Our method uses predominantly the goodness of geometric superposition as similarity measurement and considers the minimum unit of a match between two protein structures is a pair of residues. Protein structure is represented, in structural comparison, by its traces of alpha carbons. Thus, in our view, protein was an object composed of connected points in a 3-dimensional space. To find the most similar part between two proteins thereby is equivalent to obtain a list of matched pairs of cartesian points. Insertion, deletion, and sequence-order-dependent problems will not exist in our method.
Our residue-based algorithm can be described in two processes. In first process, a set of superpositions based on local similarity between two proteins were obtained through an efficient exhausting searches. In second process, found local similarities were then used as a starting point in an iterative procedure to locate the best global similarity between two proteins. In overall, our method is a fast, reliable protein structure comparison tool.
Since proteins are connected chains, we can superimpose every three consecutive alpha carbon atoms of one protein onto every three consecutive alpha carbon atoms of the other protein in order to find all possible local similarities between proteins. Thus, comparing two proteins said both with N residues, we have to perform N2 operations of comparison for exaustively searching good local matches. With Geometry Hashing algorithm, we are able to accomplish the same task described above by performing only N instead of N2 operations. The Geometry Hash algorithm is composed of two procedures, namely the "hash table construction" and "voting" procedure, respectively.
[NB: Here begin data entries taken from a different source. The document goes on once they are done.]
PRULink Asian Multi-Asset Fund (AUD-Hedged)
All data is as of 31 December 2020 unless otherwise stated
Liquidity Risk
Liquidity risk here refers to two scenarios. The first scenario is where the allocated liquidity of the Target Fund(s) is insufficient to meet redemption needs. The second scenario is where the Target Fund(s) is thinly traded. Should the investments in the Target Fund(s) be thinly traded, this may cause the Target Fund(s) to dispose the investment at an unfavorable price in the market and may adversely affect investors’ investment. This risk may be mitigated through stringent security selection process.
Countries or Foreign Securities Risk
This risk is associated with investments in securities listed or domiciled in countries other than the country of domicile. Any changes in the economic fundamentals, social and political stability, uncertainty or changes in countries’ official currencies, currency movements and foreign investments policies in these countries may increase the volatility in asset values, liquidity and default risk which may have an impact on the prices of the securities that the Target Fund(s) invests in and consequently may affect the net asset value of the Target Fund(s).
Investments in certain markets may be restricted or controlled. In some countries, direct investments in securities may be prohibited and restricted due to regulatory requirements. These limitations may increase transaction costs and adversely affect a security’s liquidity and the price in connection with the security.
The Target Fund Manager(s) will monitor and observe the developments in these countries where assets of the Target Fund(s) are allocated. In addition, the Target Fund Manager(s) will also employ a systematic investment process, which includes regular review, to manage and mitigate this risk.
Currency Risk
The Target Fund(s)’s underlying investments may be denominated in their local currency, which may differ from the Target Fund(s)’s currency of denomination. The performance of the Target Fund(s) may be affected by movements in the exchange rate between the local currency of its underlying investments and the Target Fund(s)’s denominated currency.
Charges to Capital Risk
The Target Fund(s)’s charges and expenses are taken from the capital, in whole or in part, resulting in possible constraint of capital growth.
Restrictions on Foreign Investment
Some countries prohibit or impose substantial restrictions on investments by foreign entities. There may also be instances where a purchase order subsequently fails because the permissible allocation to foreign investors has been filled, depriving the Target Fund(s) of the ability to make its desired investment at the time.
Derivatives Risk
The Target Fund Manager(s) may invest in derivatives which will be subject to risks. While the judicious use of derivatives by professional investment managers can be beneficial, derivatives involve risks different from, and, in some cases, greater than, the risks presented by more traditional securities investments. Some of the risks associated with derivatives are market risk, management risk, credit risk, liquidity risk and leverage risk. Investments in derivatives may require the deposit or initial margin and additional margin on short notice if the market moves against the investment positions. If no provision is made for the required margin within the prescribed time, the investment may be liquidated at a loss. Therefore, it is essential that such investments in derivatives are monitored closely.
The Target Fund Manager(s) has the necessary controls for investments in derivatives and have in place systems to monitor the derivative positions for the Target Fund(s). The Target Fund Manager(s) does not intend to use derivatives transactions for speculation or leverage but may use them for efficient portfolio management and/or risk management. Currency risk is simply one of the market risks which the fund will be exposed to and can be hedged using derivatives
For any frame pair in which vote count exceeds a preset threshold, it is called a seed match. At this stage, we are able to detect local similarity between two proteins by geometric superposition criteria but no actual superimposition calculation was performed. A translational vector and rotational matrix for every seed match was calculated by a superposition procedure via its associated list of matched alpha carbon atom pairs. If a protein was compared with itself, we are going to obtain N-2 exactly the same seed matches. This imply similar seed matches are needed to be clustered and coalesced. After similar seed matches were grouped, a set of potential matches emerged and passed to the extending process.